_Working data_
————
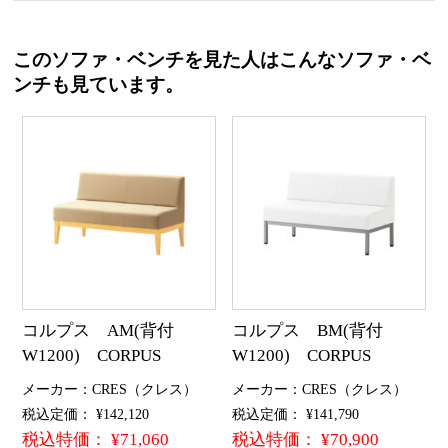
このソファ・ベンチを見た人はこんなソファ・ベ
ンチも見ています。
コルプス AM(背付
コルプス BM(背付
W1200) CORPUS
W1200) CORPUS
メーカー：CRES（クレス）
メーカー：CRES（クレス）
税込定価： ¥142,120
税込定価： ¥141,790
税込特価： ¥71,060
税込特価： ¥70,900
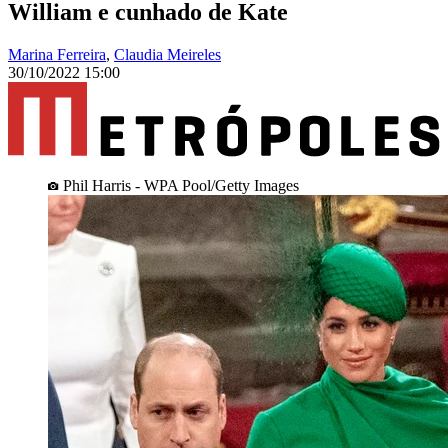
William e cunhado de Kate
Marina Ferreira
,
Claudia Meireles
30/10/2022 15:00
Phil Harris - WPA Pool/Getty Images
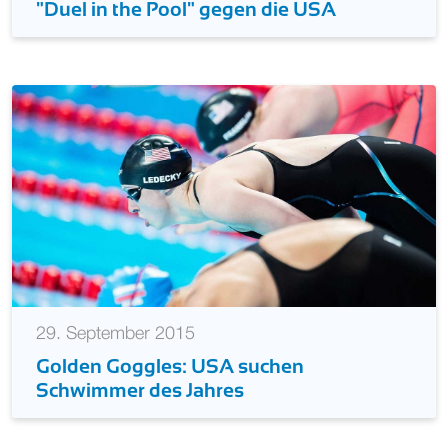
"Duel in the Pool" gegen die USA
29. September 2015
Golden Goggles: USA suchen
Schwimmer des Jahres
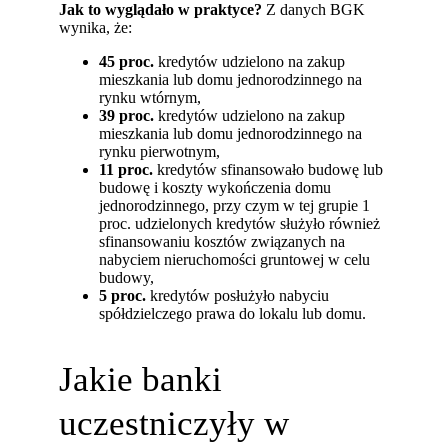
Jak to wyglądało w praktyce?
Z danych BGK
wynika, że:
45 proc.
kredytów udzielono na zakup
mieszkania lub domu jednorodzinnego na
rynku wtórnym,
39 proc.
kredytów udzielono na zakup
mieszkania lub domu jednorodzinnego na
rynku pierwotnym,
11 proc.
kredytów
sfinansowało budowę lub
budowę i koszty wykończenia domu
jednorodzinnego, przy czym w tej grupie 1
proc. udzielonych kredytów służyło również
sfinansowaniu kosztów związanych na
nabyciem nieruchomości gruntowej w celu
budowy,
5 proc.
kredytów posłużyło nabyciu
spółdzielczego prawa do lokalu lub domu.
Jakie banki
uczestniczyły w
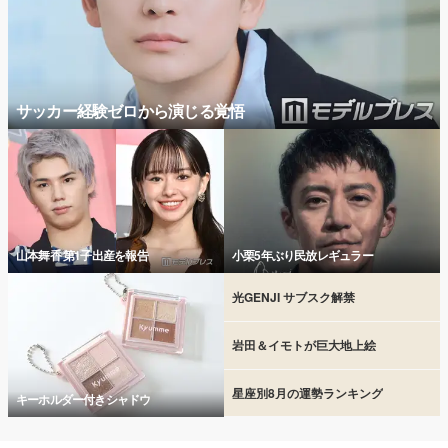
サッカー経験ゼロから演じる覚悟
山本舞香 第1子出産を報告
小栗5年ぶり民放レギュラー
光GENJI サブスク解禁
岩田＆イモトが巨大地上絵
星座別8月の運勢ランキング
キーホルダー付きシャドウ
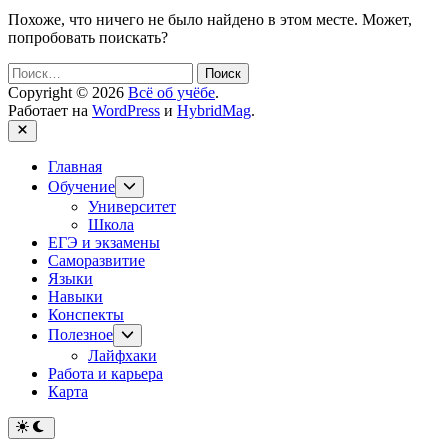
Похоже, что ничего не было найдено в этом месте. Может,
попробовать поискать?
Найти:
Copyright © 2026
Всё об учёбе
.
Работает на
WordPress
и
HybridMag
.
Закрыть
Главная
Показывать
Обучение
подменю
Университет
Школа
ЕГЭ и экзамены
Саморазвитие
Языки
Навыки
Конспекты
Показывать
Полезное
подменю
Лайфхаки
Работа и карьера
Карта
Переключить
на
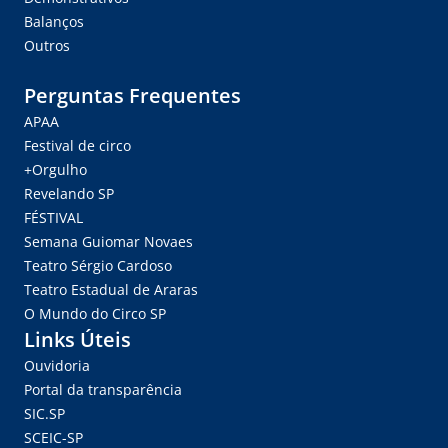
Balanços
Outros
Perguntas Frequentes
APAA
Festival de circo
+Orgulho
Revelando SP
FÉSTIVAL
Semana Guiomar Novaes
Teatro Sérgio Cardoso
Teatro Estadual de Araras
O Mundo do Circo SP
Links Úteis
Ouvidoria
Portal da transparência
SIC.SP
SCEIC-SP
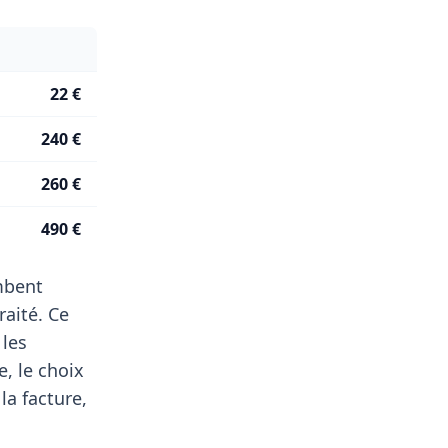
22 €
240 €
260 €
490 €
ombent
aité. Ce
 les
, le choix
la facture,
————
_Work order_
Take the entries above and copy out all lines with the string "Teatro".

_Answer box_
Teatro Sérgio Cardoso
Teatro Estadual de Araras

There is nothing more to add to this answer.